Saved entries
....
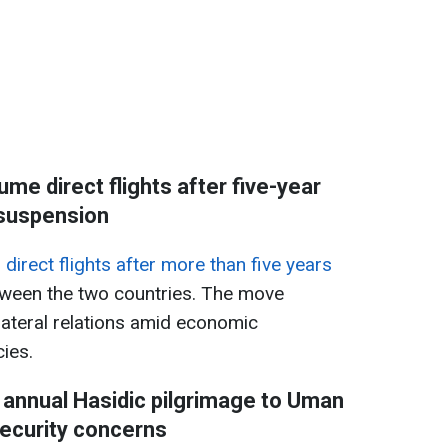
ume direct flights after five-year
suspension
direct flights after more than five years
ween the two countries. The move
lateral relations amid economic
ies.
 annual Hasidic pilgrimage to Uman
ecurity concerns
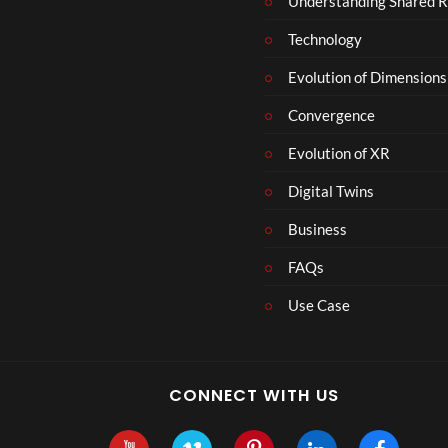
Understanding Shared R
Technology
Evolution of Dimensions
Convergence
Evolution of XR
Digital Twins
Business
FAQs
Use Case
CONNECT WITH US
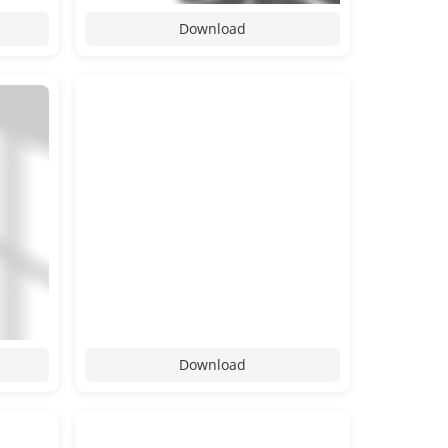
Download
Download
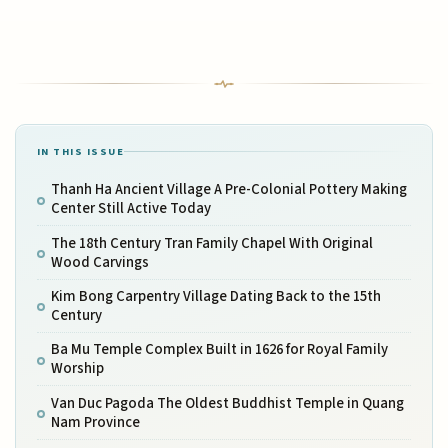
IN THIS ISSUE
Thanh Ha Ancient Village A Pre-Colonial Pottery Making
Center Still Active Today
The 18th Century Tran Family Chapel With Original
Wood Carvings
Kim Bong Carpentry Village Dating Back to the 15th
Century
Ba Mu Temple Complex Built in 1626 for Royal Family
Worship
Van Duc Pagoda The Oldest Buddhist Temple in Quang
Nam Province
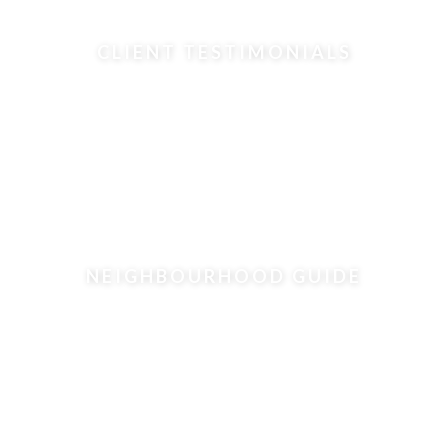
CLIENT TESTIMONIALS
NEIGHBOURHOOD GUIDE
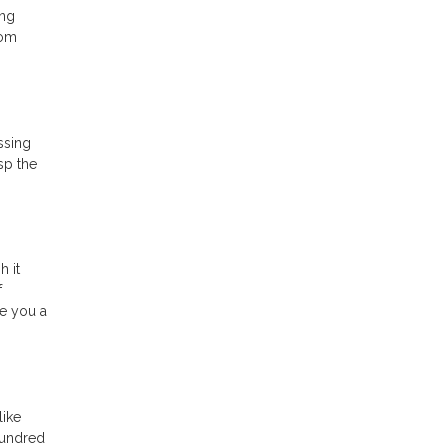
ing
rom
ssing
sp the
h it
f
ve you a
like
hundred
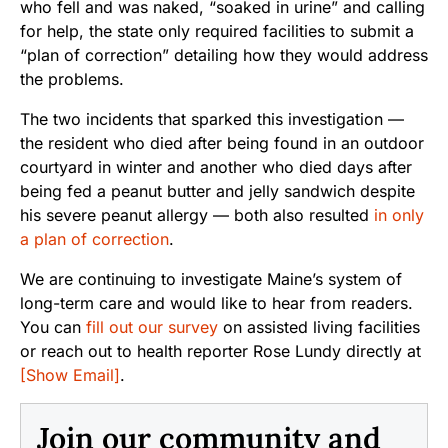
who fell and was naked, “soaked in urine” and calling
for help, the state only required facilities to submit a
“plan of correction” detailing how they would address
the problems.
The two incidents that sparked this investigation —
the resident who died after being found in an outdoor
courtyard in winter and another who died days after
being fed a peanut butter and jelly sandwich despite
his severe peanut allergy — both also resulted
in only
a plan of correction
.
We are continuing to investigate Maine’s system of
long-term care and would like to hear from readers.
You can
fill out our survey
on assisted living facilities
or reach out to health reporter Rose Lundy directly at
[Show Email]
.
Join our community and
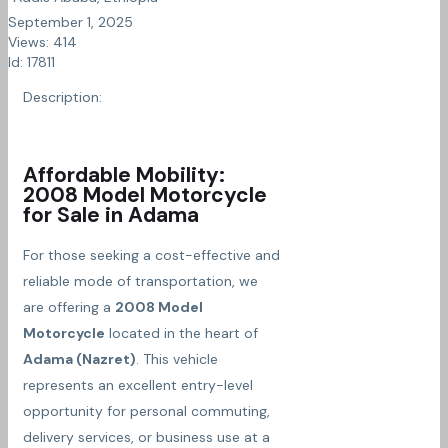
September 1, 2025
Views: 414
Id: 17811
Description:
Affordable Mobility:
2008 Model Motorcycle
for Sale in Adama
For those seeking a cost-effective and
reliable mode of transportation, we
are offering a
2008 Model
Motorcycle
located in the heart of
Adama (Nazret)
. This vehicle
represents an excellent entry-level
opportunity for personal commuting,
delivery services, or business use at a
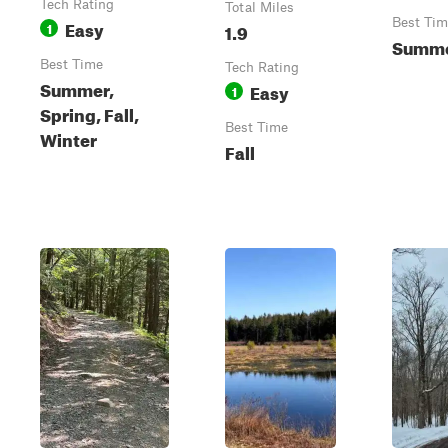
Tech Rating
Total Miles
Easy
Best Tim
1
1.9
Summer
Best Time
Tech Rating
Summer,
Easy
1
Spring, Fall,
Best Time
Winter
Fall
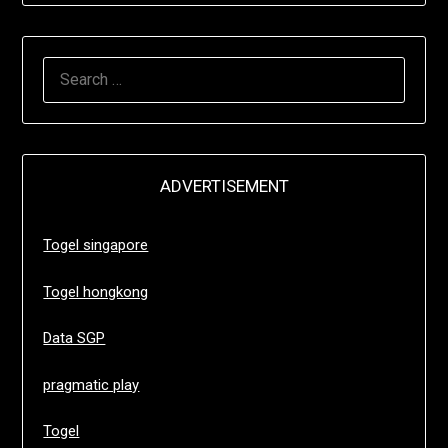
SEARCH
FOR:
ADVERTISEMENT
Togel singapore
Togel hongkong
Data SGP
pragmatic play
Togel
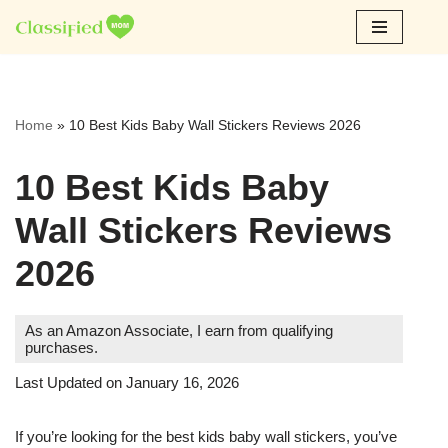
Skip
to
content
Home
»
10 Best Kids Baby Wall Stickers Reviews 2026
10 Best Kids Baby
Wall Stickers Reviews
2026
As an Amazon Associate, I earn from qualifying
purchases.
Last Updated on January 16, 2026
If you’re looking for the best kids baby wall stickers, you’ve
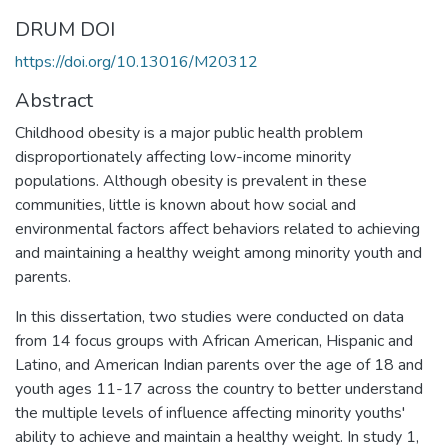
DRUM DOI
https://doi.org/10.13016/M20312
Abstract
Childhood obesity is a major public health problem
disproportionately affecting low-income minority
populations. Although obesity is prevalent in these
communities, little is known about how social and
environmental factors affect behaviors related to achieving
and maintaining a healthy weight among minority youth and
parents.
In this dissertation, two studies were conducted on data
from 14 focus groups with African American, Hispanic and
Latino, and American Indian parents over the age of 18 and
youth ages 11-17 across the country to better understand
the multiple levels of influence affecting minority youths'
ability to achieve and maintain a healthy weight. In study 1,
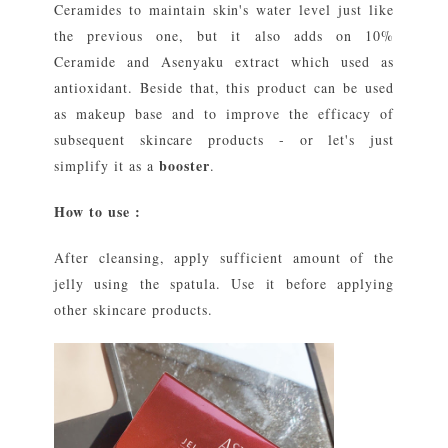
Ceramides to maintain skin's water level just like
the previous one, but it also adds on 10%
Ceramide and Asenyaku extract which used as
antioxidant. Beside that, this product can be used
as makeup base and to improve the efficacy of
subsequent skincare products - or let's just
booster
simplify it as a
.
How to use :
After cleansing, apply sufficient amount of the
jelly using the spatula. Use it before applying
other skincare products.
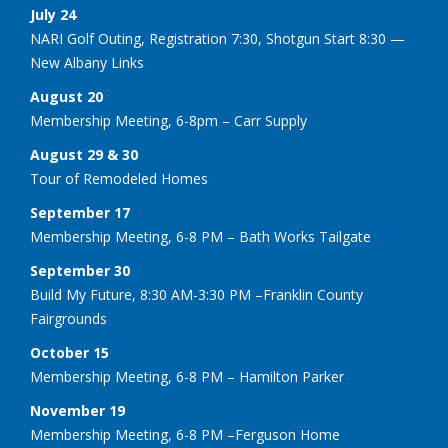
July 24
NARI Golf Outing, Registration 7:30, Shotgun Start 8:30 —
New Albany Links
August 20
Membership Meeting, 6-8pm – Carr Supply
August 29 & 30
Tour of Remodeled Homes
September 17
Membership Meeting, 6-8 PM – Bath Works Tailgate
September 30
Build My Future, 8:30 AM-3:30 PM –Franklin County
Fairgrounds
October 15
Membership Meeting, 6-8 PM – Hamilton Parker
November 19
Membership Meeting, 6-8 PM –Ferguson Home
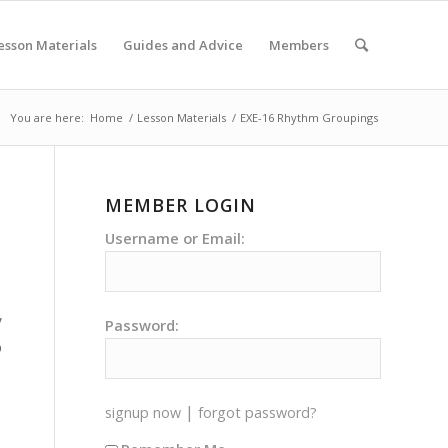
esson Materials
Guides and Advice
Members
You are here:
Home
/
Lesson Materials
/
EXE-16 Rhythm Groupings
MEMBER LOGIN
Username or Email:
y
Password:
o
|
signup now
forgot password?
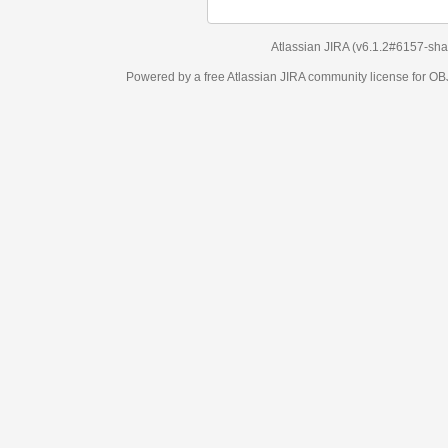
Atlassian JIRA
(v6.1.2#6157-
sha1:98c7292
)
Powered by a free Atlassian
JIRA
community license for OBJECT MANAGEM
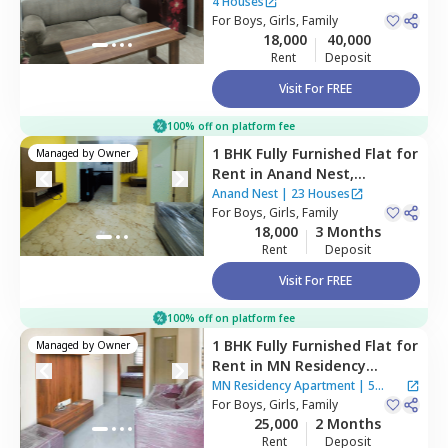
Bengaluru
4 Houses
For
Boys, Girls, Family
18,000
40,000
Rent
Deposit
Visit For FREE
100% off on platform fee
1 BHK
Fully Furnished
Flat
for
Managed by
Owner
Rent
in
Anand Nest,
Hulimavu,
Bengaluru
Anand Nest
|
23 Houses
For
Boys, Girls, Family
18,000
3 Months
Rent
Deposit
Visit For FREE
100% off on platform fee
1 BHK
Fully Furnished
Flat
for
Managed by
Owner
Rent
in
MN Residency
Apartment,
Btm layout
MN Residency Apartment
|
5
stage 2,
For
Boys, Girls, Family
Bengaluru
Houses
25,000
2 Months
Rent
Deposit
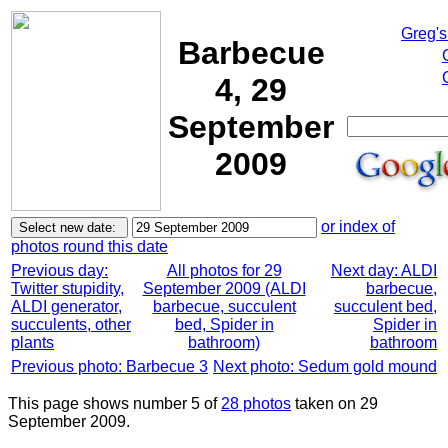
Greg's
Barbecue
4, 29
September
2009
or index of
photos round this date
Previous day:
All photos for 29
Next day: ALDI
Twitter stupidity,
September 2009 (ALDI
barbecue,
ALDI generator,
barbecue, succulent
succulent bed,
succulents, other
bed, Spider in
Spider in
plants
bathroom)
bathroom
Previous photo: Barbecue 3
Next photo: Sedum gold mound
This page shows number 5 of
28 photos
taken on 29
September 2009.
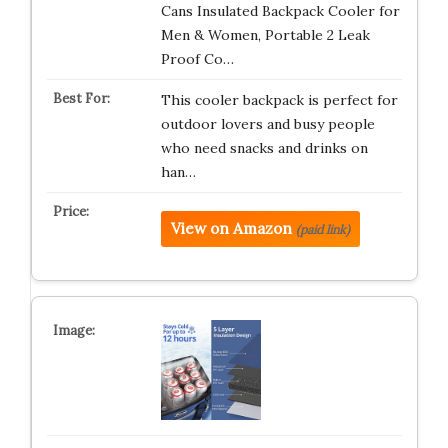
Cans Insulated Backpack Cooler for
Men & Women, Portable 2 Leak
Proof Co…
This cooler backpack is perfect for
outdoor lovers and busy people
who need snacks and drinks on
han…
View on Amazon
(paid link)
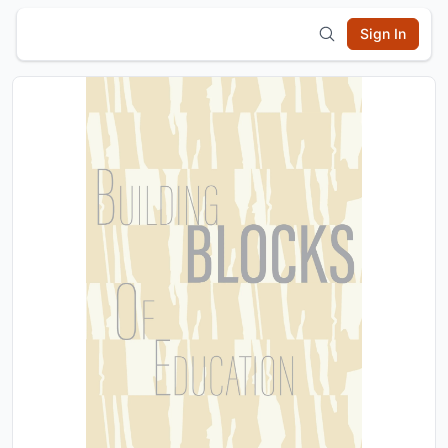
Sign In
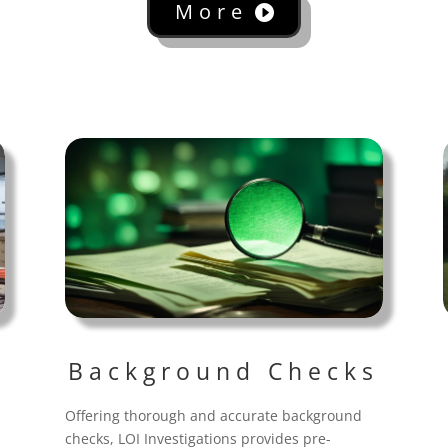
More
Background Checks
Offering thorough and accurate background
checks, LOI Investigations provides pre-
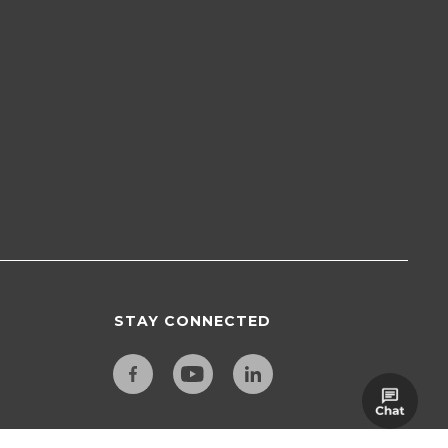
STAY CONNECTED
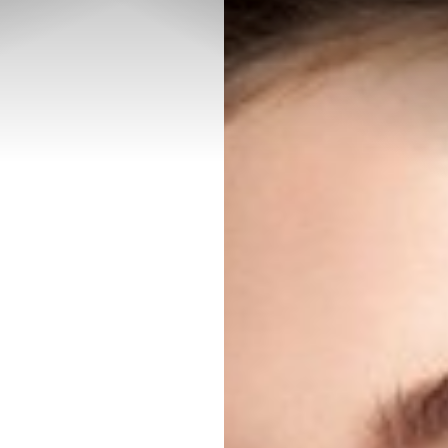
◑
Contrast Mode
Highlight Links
....
* _WORK REQUEST_:
Please transcribe the entries precisely and omit any images they hold.

* _REPLY_:
ume direct flights after five-year
suspension
direct flights after more than five years
ween the two countries. The move
lateral relations amid economic
ies.
 annual Hasidic pilgrimage to Uman
ecurity concerns
Understanding Shared R
Technology
Evolution of Dimensions
Convergence
Evolution of XR
Digital Twins
Business
FAQs
Use Case
CONNECT WITH US
Download
Download
IN THIS ISSUE
Thanh Ha Ancient Village A Pre-Colonial Pottery Making
Center Still Active Today
The 18th Century Tran Family Chapel With Original
Wood Carvings
Kim Bong Carpentry Village Dating Back to the 15th
Century
Ba Mu Temple Complex Built in 1626 for Royal Family
Worship
Van Duc Pagoda The Oldest Buddhist Temple in Quang
Nam Province
CLIENT TESTIMONIALS
NEIGHBOURHOOD GUIDE
ing
rom
ssing
sp the
h it
f
ve you a
like
hundred
who fell and was naked, “soaked in urine” and calling
for help, the state only required facilities to submit a
“plan of correction” detailing how they would address
the problems.
The two incidents that sparked this investigation —
the resident who died after being found in an outdoor
courtyard in winter and another who died days after
being fed a peanut butter and jelly sandwich despite
his severe peanut allergy — both also resulted
in only
a plan of correction
.
We are continuing to investigate Maine’s system of
long-term care and would like to hear from readers.
You can
fill out our survey
on assisted living facilities
or reach out to health reporter Rose Lundy directly at
[Show Email]
.
Join our community and
September 1, 2025
Views: 414
Id: 17811
Description:
Affordable Mobility:
2008 Model Motorcycle
for Sale in Adama
For those seeking a cost-effective and
reliable mode of transportation, we
are offering a
2008 Model
Motorcycle
located in the heart of
Adama (Nazret)
. This vehicle
represents an excellent entry-level
opportunity for personal commuting,
delivery services, or business use at a
Tech Rating
Total Miles
Easy
Best Tim
1
1.9
Summer
Best Time
Tech Rating
Summer,
Easy
1
Spring, Fall,
Best Time
Winter
Fall
SEARCH
FOR:
ADVERTISEMENT
Togel singapore
Togel hongkong
Data SGP
pragmatic play
Togel
Skip
to
content
Home
»
10 Best Kids Baby Wall Stickers Reviews 2026
10 Best Kids Baby
Wall Stickers Reviews
2026
As an Amazon Associate, I earn from qualifying
purchases.
Last Updated on January 16, 2026
If you’re looking for the best kids baby wall stickers, you’ve
DRUM DOI
https://doi.org/10.13016/M20312
Abstract
Childhood obesity is a major public health problem
disproportionately affecting low-income minority
populations. Although obesity is prevalent in these
communities, little is known about how social and
environmental factors affect behaviors related to achieving
and maintaining a healthy weight among minority youth and
parents.
In this dissertation, two studies were conducted on data
from 14 focus groups with African American, Hispanic and
Latino, and American Indian parents over the age of 18 and
youth ages 11-17 across the country to better understand
the multiple levels of influence affecting minority youths'
ability to achieve and maintain a healthy weight. In study 1,
Ceramides to maintain skin's water level just like
the previous one, but it also adds on 10%
Ceramide and Asenyaku extract which used as
antioxidant. Beside that, this product can be used
as makeup base and to improve the efficacy of
subsequent skincare products - or let's just
booster
simplify it as a
.
How to use :
After cleansing, apply sufficient amount of the
jelly using the spatula. Use it before applying
other skincare products.
July 24
NARI Golf Outing, Registration 7:30, Shotgun Start 8:30 —
New Albany Links
August 20
Membership Meeting, 6-8pm – Carr Supply
August 29 & 30
Tour of Remodeled Homes
September 17
Membership Meeting, 6-8 PM – Bath Works Tailgate
September 30
Build My Future, 8:30 AM-3:30 PM –Franklin County
Fairgrounds
October 15
Membership Meeting, 6-8 PM – Hamilton Parker
November 19
Membership Meeting, 6-8 PM –Ferguson Home
esson Materials
Guides and Advice
Members
You are here:
Home
/
Lesson Materials
/
EXE-16 Rhythm Groupings
MEMBER LOGIN
Username or Email:
y
Password:
o
|
signup now
forgot password?
Atlassian JIRA
(v6.1.2#6157-
sha1:98c7292
)
Powered by a free Atlassian
JIRA
community license for OBJECT MANAGEM
Bengaluru
4 Houses
For
Boys, Girls, Family
18,000
40,000
Rent
Deposit
Visit For FREE
100% off on platform fee
1 BHK
Fully Furnished
Flat
for
Managed by
Owner
Rent
in
Anand Nest,
Hulimavu,
Bengaluru
Anand Nest
|
23 Houses
For
Boys, Girls, Family
18,000
3 Months
Rent
Deposit
Visit For FREE
100% off on platform fee
1 BHK
Fully Furnished
Flat
for
Managed by
Owner
Rent
in
MN Residency
Apartment,
Btm layout
MN Residency Apartment
|
5
stage 2,
For
Boys, Girls, Family
Bengaluru
Houses
25,000
2 Months
Rent
Deposit
Greg's
Barbecue
4, 29
September
2009
or index of
photos round this date
Previous day:
All photos for 29
Next day: ALDI
Twitter stupidity,
September 2009 (ALDI
barbecue,
ALDI generator,
barbecue, succulent
succulent bed,
succulents, other
bed, Spider in
Spider in
plants
bathroom)
bathroom
Previous photo: Barbecue 3
Next photo: Sedum gold mound
This page shows number 5 of
28 photos
taken on 29
September 2009.
Cans Insulated Backpack Cooler for
Men & Women, Portable 2 Leak
Proof Co…
This cooler backpack is perfect for
outdoor lovers and busy people
who need snacks and drinks on
han…
View on Amazon
(paid link)
Sign In
More
Background Checks
Offering thorough and accurate background
checks, LOI Investigations provides pre-
STAY CONNECTED
◑
Contrast Mode
Highlight Links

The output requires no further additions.